In 2019, Seaward ran the fastest time for an athlete representing Ireland since 2002 with a 2:13:39 in the Berlin Marathon. This time was outside the Olympic qualifying time, which led to suggestions Seaward might have to rely upon his IAAF ranking in order to qualify. However, in 2020, he ran a 2:10:10 at the Seville Marathon. This broke the record for Northern Irish marathon runners and gave Seaward an Olympic qualifying time. He attributed his time to the Nike Vaporfly trainers he had been wearing for the marathon compared with the Adidas Boosts he had on his feet for the Berlin marathon, despite admitting he hated the feel of them the first time he wore them.

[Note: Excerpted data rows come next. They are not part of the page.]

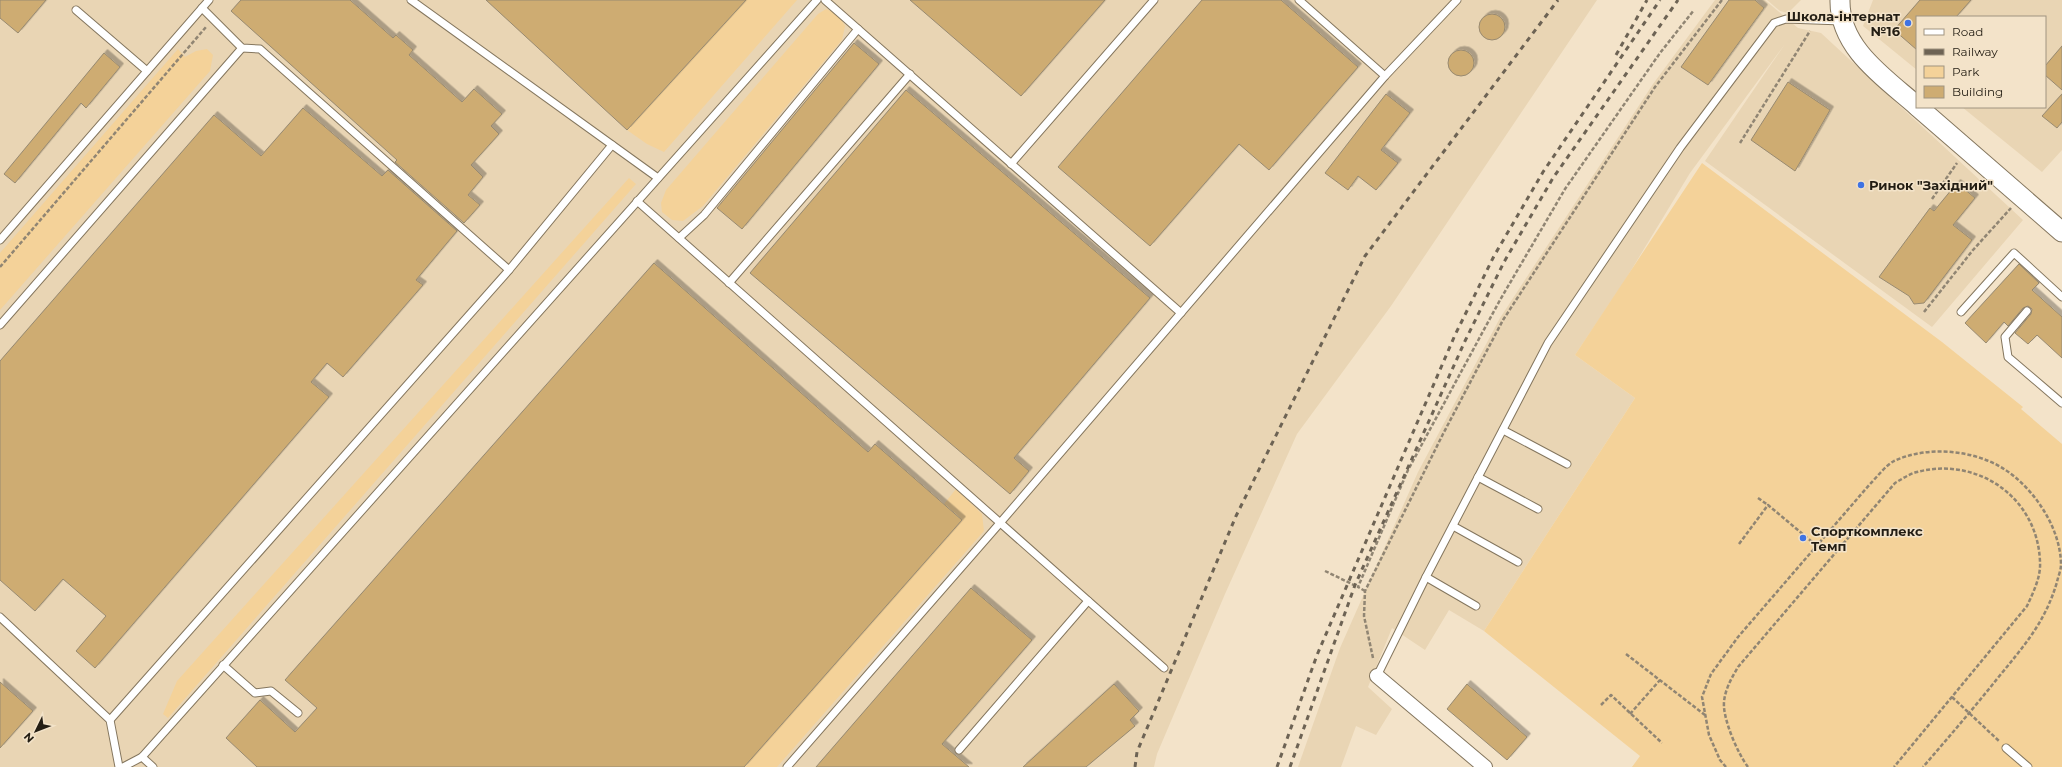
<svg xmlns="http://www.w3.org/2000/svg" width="2062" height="767" font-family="Montserrat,sans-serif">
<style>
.built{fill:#e9d5b4}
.green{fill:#f4d299}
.building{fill:#ceac72;stroke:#988a71;filter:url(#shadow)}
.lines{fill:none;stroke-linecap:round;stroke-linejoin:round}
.lane-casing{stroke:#84765e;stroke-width:9}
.street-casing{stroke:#84765e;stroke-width:16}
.secondary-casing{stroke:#84765e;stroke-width:21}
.path{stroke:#908573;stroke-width:2.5;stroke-dasharray:4 2;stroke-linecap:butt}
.lane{stroke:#fff;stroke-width:7}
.street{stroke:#fff;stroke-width:14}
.secondary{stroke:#fff;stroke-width:19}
.rail{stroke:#6d6354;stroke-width:3;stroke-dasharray:5 5;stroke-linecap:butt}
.poi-dot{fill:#3f73e3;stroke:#f3e3c9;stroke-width:1.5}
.labels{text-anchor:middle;stroke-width:3;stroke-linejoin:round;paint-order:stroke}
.poi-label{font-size:13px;font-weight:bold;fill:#231d13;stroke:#f3e3c9;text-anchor:start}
</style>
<defs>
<filter id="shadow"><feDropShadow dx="3.5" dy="-3.5" stdDeviation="0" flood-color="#0004"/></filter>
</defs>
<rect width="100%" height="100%" fill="#f3e3c9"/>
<g class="built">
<polygon points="0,0 1597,0 1391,306 1297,434 1225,594 1157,754 1154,767 0,767"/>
<polygon points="1715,0 1765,0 1798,28 1821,33 2023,220 1932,327 1705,161 1785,44 1690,173 1624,282 1575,355 1635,398 1484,631 1449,610 1425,650 1392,628 1368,687 1392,709 1376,735 1356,726 1341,767 1298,767 1340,648 1418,472 1500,318 1653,84"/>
<polygon points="1767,0 1801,0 1788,13 1780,11"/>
<polygon points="1873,0 2062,0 2062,150 2042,172 1962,107 2045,107 2045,17 1917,17 1917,70 1863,26"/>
</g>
<g class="green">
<polygon points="746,0 797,0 664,152 647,144 627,130"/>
<polygon points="826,9 838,14 845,26 842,40 703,206 683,221 672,220 662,212 661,203 666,190 818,14"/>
<polygon points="178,49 185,57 196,51 207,49 213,55 210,71 0,310 0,253"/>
<polygon points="1702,163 1942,342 2023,407 2021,409 2062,444 2062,767 1632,767 1640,756 1484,631 1635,398 1575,355"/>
<polygon points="629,178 636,184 168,718 163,714 177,681"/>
<polygon points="956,489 982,514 984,531 777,767 744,767 962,520 944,504"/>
</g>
<g class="building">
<polygon points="0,0 46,0 18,33 0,18"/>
<polygon points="241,0 350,0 393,38 396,35 413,50 409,55 462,102 474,89 502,114 491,126 499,134 471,165 483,177 468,195 480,205 464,223 395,162 397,160 231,11"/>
<polygon points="486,0 746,0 627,130"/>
<polygon points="910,0 1105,0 1021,96"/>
<polygon points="1202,0 1281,0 1358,67 1269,170 1239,144 1150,246 1058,167"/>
<polygon points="1729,0 1755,0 1764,8 1708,85 1681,67"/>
<polygon points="1920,0 1971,0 1956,17 1917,17 1917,50 1894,30"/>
<circle cx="1492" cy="27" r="13"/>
<polygon points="854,43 879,64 742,229 717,208"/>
<polygon points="2062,46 2062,90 2045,75 2045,66"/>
<circle cx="1461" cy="63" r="13"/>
<polygon points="104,53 120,67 86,108 81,103 15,183 4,174"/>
<polygon points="1788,82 1830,110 1795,171 1751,140"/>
<polygon points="906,90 1150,298 1014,458 1029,471 1010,494 750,273"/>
<polygon points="1386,94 1410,113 1381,150 1398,163 1376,190 1358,176 1348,190 1325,173"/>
<polygon points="2062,94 2062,122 2057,128 2042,116"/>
<polygon points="303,108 382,176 388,170 457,231 416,280 423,285 343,377 327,363 311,382 329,397 95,668 76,651 106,616 63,579 35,611 0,580 0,361 214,115 261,156"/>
<polygon points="1957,183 1975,198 1953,225 1972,240 1924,303 1914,304 1909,296 1879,277 1930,208 1934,211"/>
<polygon points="654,263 868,452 875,444 962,520 744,767 257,767 226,738 260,700 295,732 317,708 285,680"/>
<polygon points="2019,264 2039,283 2032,290 2062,317 2062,358 2037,335 2028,344 2015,333 2031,314 2032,309 2028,306 2023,308 2008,326 2004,322 1986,343 1965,323"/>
<polygon points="971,588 1032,640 942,744 969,767 816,767"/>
<polygon points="0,682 33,711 0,748"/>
<polygon points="1114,684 1139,711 1130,720 1135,726 1086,767 1023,767"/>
<polygon points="1467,684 1527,737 1507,760 1447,709"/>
</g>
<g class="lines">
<g class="lane-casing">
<g id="lane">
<polyline points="411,0 658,178"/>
<polyline points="825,0 1181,313"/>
<polyline points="1299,0 1385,76"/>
<polyline points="202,8 242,48 260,49 509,270"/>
<polyline points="76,10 147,71"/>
<polyline points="1011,164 1154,0"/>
<polyline points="637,201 1164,668"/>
<polyline points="679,238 704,215 858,29"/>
<polyline points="0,240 209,0"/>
<polyline points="729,283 910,74"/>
<polyline points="2027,311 2005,337 2008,357 2062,403"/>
<polyline points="1961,312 2014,253 2062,297"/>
<polyline points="0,325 242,48"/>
<polyline points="1503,430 1567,464"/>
<polyline points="1478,477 1538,509"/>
<polyline points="1453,526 1518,562"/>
<polyline points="1426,577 1476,606"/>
<polyline points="0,617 110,720 119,767"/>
<polyline points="223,665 255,693 271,691 298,713"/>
<polyline points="1377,676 1426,577 1548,343 1680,148 1774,23 1786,19 1842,21"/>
<polyline points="110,720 509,270 612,145"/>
<polyline points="2006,748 2028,767"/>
<polyline points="959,750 1088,601"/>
<polyline points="142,757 153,767"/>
<polyline points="123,767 142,757 817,0"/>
<polyline points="787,767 1000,523 1385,76 1457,0"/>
</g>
</g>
<g class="street-casing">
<polyline id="street" points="1377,676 1485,767"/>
</g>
<g class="secondary-casing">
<g id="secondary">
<path d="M 1840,0 C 1839,48 1885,78 1917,106"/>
<polyline points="1918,107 2062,232"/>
</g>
</g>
<g class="path">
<polyline points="1740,143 1810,31"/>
<polyline points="1932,199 1957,163"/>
<polyline points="0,267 206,27"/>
<polyline points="1924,312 1973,250 2011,208"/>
<polyline points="1758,498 1768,505"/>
<polyline points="1739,544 1768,505 1817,546"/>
<polyline points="1325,571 1358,587"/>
<polyline points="1365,591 1358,587 1408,470 1500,300 1565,189 1660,53 1694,10"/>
<polyline points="1626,654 1705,715"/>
<polyline points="1373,658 1364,616 1365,591 1443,434 1503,320 1655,87 1722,0"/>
<polyline points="1952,697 1999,741"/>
<polyline points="1601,705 1611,695 1662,743"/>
<polyline points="1630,714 1660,680"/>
<path d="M 1726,767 L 1720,760 L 1709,735 L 1702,697 L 1711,674 L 1738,637 L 1870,484 C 1877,477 1886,465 1894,461 C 1922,448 1958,449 1986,460 C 2025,474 2061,523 2061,565 C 2061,570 2058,577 2057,582 C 2045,623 2023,647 1997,679 C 1973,709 1948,738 1923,767"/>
<path d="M 1748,767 C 1738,754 1725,723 1724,707 C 1723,693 1731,679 1738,667 L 1895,483 C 1902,479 1909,474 1917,472 C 1978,456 2038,498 2040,562 C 2041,577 2033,593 2027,606 L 1894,767"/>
</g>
<use href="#lane" class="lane"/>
<use href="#street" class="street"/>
<use href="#secondary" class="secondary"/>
<g class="rail">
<polyline points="1616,55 1647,0"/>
<polyline points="1135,767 1137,752 1236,516 1365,256 1558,0"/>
<polyline points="1277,767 1317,655 1455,335 1494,256 1543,172 1660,0"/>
<polyline points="1290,767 1355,585 1465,341 1504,262 1553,178 1678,0"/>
</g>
</g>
<g class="poi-dot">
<circle cx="1908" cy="23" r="4"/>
<circle cx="1861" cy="185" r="4"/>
<circle cx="1803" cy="538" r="4"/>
</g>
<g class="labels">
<g class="poi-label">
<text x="1900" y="21" text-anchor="end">Школа-інтернат<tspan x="1900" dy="15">№16</tspan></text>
<text x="1869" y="190">Ринок "Західний"</text>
<text x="1811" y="536">Спорткомплекс<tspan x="1811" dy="15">Темп</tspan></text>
</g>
</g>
<rect x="1916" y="16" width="130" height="92" fill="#f3e3c9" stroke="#a09480"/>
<rect x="1924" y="29" width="20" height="6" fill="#ffffff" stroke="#a09480"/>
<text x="1952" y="36" font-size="12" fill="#231d13">Road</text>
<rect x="1924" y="49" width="20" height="6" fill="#6d6354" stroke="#a09480"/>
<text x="1952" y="56" font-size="12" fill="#231d13">Railway</text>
<rect x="1924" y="66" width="20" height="12" fill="#f4d299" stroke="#a09480"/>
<text x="1952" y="76" font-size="12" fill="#231d13">Park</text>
<rect x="1924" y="86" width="20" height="12" fill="#ceac72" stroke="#a09480"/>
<text x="1952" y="96" font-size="12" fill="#231d13">Building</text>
<g transform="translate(36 731) rotate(227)" stroke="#f3e3c9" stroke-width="3" paint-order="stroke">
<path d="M0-3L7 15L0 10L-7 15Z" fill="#231d13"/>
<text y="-6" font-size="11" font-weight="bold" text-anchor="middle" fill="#231d13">N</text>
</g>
</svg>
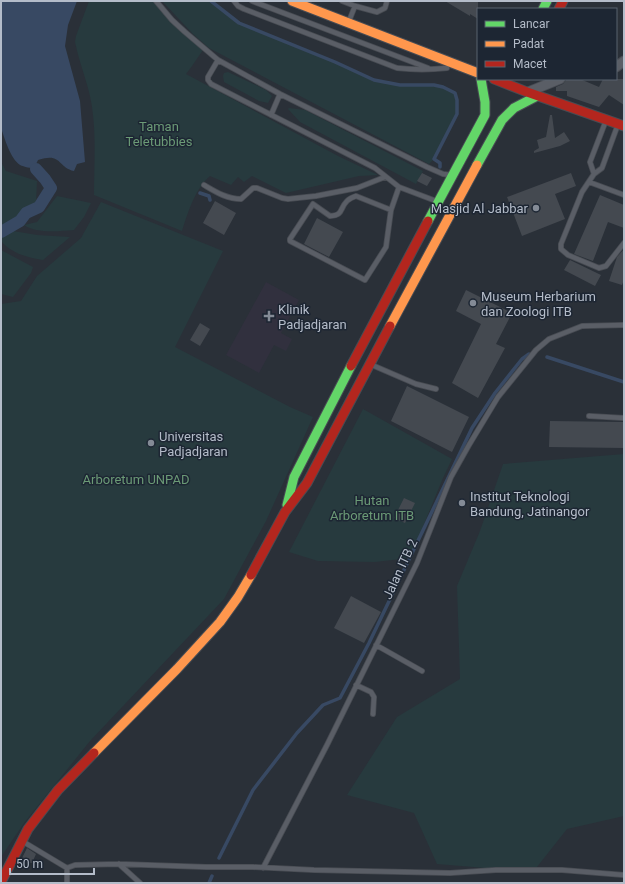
<svg xmlns="http://www.w3.org/2000/svg" width="625" height="884" font-family="Roboto,sans-serif">
<style>
.medical{fill:#31303e}
.green{fill:#273a3e}
.water{fill:#384963}
.lines{fill:none;stroke-linecap:round;stroke-linejoin:round}
.stream{stroke:#384963;stroke-width:3.5}
.canal{stroke:#384963;stroke-width:12}
.building{fill:#444950}
.lane-casing{stroke:#484c53;stroke-width:6}
.street-casing{stroke:#484c53;stroke-width:11}
.fast-casing{stroke:#484c53;stroke-width:11}
.slow-casing{stroke:#484c53;stroke-width:11}
.jam-casing{stroke:#484c53;stroke-width:11}
.lane{stroke:#5a5e66;stroke-width:4.5}
.street{stroke:#5a5e66;stroke-width:9}
.fast{stroke:#63d668;stroke-width:9}
.slow{stroke:#ff974d;stroke-width:9}
.jam{stroke:#b3261e;stroke-width:9}
.poi-dot{fill:#848b96;stroke:#1d2633;stroke-width:1.5}
.labels{text-anchor:middle;dominant-baseline:central;stroke-width:3;stroke-linejoin:round;paint-order:stroke}
.park-label{font-size:13px;fill:#6b9a76;stroke:#1d2633}
.poi-label{font-size:13px;fill:#b4bcc9;stroke:#1d2633;text-anchor:start}
.street-label{font-size:13px;fill:#b4bcc9;stroke:#1d2633}
</style>
<rect width="100%" height="100%" fill="#2a3038"/>
<path class="medical" d="M266 282 299 300 281 333 292 339 286 351 274 345 259 373 226 355Z"/>
<path class="green" d="M89 1H154L193 42 203 50 192 66 186 74 338 156 378 175 359 176 286 193 252 176 244 182 238 177 231 185 210 176C195 189 188 212 182 231L94 195C94 169 96 141 93 115 91 89 80 67 75 42L76 36Z
M162 1H208L239 23 335 62 373 80 400 85H434L443 87 455 93 457 100V114L434 159 429 164 209 48 193 34Z
M228 72 266 90 272 96 268 103 259 101 224 82 223 76 224 73Z
M289 108 305 110 423 171 416 184 300 122 288 109Z
M1 162 6 171 37 181 36 203 1 229Z
M57 196 91 203 84 217 74 230C59 231 37 234 24 225L37 222Z
M101 202 223 251 175 347 290 407 313 417 266 521 224 599 90 741 24 823 1 857V304L21 301 37 276 81 238Z
M13 231 37 235 70 237 43 260C28 258 11 253 1 241V238Z
M1 250 33 267 31 273 13 297 1 294Z
M363 409 452 459 443 478 410 558 375 562 318 561 289 552Z
M624 454V816L567 829 533 872 437 864 414 813 347 795 397 717 460 679 457 586 480 531 503 464Z"/>
<path class="water" d="M1 1H77L68 25 65 46 80 101 85 162 77 164 74 171C57 167 62 152 38 160L36 164V169C31 168 24 167 20 165 10 158 5 139 1 128Z"/>
<g class="lines">
<path class="stream" d="M211 1 239 23 335 62 374 80 400 85H434L443 87 455 93 457 100V114L434 159 440 163V167
M200 193 209 196 210 200
M547 357 624 382
M219 858 253 790 297 733 323 705 340 698 369 643 472 428 495 393 522 359 529 354
M209 883 212 876"/>
<path class="canal" d="M1 232 20 221 26 213 39 207 51 188 45 179 36 169"/>
</g>
<path class="building" d="M445 1H478V19L470 14V16Z
M580 79 599 87 603 79H624V105L609 95 599 107 567 96V91H556V87L563 84 566 80Z
M550 115H552L555 138 564 132 570 141 560 146 534 153V151L539 148 537 140 546 137Z
M422 173 432 178 427 186 417 181Z
M571 173 576 186 555 194 565 219 522 236 507 197Z
M600 195 624 205V228L608 222 593 261 574 254Z
M215 201 236 213 224 235 203 223Z
M317 218 343 232 329 257 304 244Z
M624 249V280L622 285 609 281 617 257Z
M570 260 601 275 595 286 564 270Z
M466 290 512 313 496 344 505 348 478 398 452 383 481 324 456 311Z
M200 323 210 329 200 346 190 340Z
M407 386 469 417 452 452 391 421Z
M550 421 624 422V448L549 447Z
M404 498 415 503 405 523 394 518Z
M351 596 381 612 364 643 334 628Z
M27 848 36 854 32 863 20 862Z"/>
<g class="lines">
<g class="lane-casing">
<path id="lane" d="M156 1 172 20 185 32 218 60 280 94 427 167 443 174 451 175
M234 1 238 6 244 9 397 68C414 70 430 70 447 68
M252 1 428 68
M342 1 355 6
M349 21 355 6 377 12 385 8 387 1
M218 60 208 77V80L211 84 375 168 399 187 436 201
M271 115 280 94
M617 127 602 168 594 174 582 192 561 244V249L568 255 599 268 606 266 624 243
M594 174 590 162 605 123
M589 182 624 195
M204 185C216 192 227 199 241 199L253 188H257L282 198 288 199 316 196 357 188 385 177
M391 210 356 196C353 197 349 199 347 201 339 209 344 215 330 216L313 204 290 239V241L365 280 386 247 391 210 399 187
M372 365 416 384 436 389
M589 416 624 418
M376 645 422 671
M356 685 371 692 374 697 373 714
M22 841 67 868
M119 864 140 883
M67 868 75 865 119 864 206 867H253L314 870 450 873 496 870H562L624 875
M67 868V883
M263 868 327 745 417 563 451 477 469 445 498 397 536 350 549 339 582 326 624 325"/>
</g>
<g class="street-casing">
<path id="street" d="M616 67 624 61
M528 92 560 79"/>
</g>
<g class="fast-casing">
<path id="fast" d="M543 9 547 1
M477 165 502 120 514 108 537 96
M428 221 485 115V102L481 79
M287 505 294 477 351 366"/>
</g>
<g class="slow-casing">
<path id="slow" d="M292 1 478 73
M390 326 477 165
M94 753 177 669 220 622 238 597 251 575"/>
</g>
<g class="jam-casing">
<path id="jam" d="M559 9 563 1
M494 79 527 92 624 126
M351 366 428 221
M251 575 285 512 307 483 390 326
M1 882 28 829 58 790 94 753"/>
</g>
<use href="#lane" class="lane"/>
<use href="#street" class="street"/>
<use href="#fast" class="fast"/>
<use href="#slow" class="slow"/>
<use href="#jam" class="jam"/>
</g>
<g class="poi-dot">
<circle cx="536" cy="208" r="4"/>
<circle cx="473" cy="303" r="4"/>
<path d="M267 310h4v4h4v4h-4v4h-4v-4h-4v-4h4z"/>
<circle cx="151" cy="443" r="4"/>
<circle cx="462" cy="503" r="4"/>
</g>
<g class="labels">
<g class="park-label">
<text x="159" y="126">Taman<tspan x="159" dy="15">Teletubbies</tspan></text>
<text x="136" y="479">Arboretum UNPAD</text>
<text x="372" y="500">Hutan<tspan x="372" dy="15">Arboretum ITB</tspan></text>
</g>
<g class="poi-label">
<text x="528" y="208" text-anchor="end">Masjid Al Jabbar</text>
<text x="481" y="296">Museum Herbarium<tspan x="481" dy="15">dan Zoologi ITB</tspan></text>
<text x="278" y="309">Klinik<tspan x="278" dy="15">Padjadjaran</tspan></text>
<text x="159" y="436">Universitas<tspan x="159" dy="15">Padjadjaran</tspan></text>
<text x="470" y="496">Institut Teknologi<tspan x="470" dy="15">Bandung, Jatinangor</tspan></text>
</g>
<g class="street-label">
<text transform="translate(400 569) rotate(-65)">Jalan ITB 2</text>
</g>
</g>
<rect width="625" height="884" fill="none" stroke="#b4bcc9" stroke-width="4"/>
<rect x="477" y="8" width="140" height="72" fill="#1d2633" stroke="#59626f"/>
<rect x="485" y="21" width="20" height="6" fill="#63d668" stroke="#59626f"/>
<text x="513" y="28" font-size="12" fill="#b4bcc9">Lancar</text>
<rect x="485" y="41" width="20" height="6" fill="#ff974d" stroke="#59626f"/>
<text x="513" y="48" font-size="12" fill="#b4bcc9">Padat</text>
<rect x="485" y="61" width="20" height="6" fill="#b3261e" stroke="#59626f"/>
<text x="513" y="68" font-size="12" fill="#b4bcc9">Macet</text>
<path d="M10 868v6h84v-6" fill="none" stroke="#b4bcc9" stroke-width="2"/>
<text x="16" y="868" font-size="12" fill="#b4bcc9" stroke="#1d2633" stroke-width="3" paint-order="stroke">50 m</text>
</svg>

As his time made him the second fastest marathon runner representing Ireland in history, it was speculated that he would be selected to represent Ireland at the 2020 Summer Olympics in one of their three marathon places. However the COVID-19 pandemic led to the postponement of the Olympics.

He competed at the 2022 Commonwealth Games where he finished 9th in the men's marathon event.

== Personal life ==
Seaward, a Roman Catholic, attended St Malachy's College in Belfast. Away from athletics, Seaward is a PE teacher and assistant headteacher at Martin High School, Anstey, Leicestershire, England.

At the same time he participated in the 2016 Olympics, one of Seaward's pupils at Martin High School also went to the Olympics as part of the Great Britain team as a Team GB youth archery ambassador.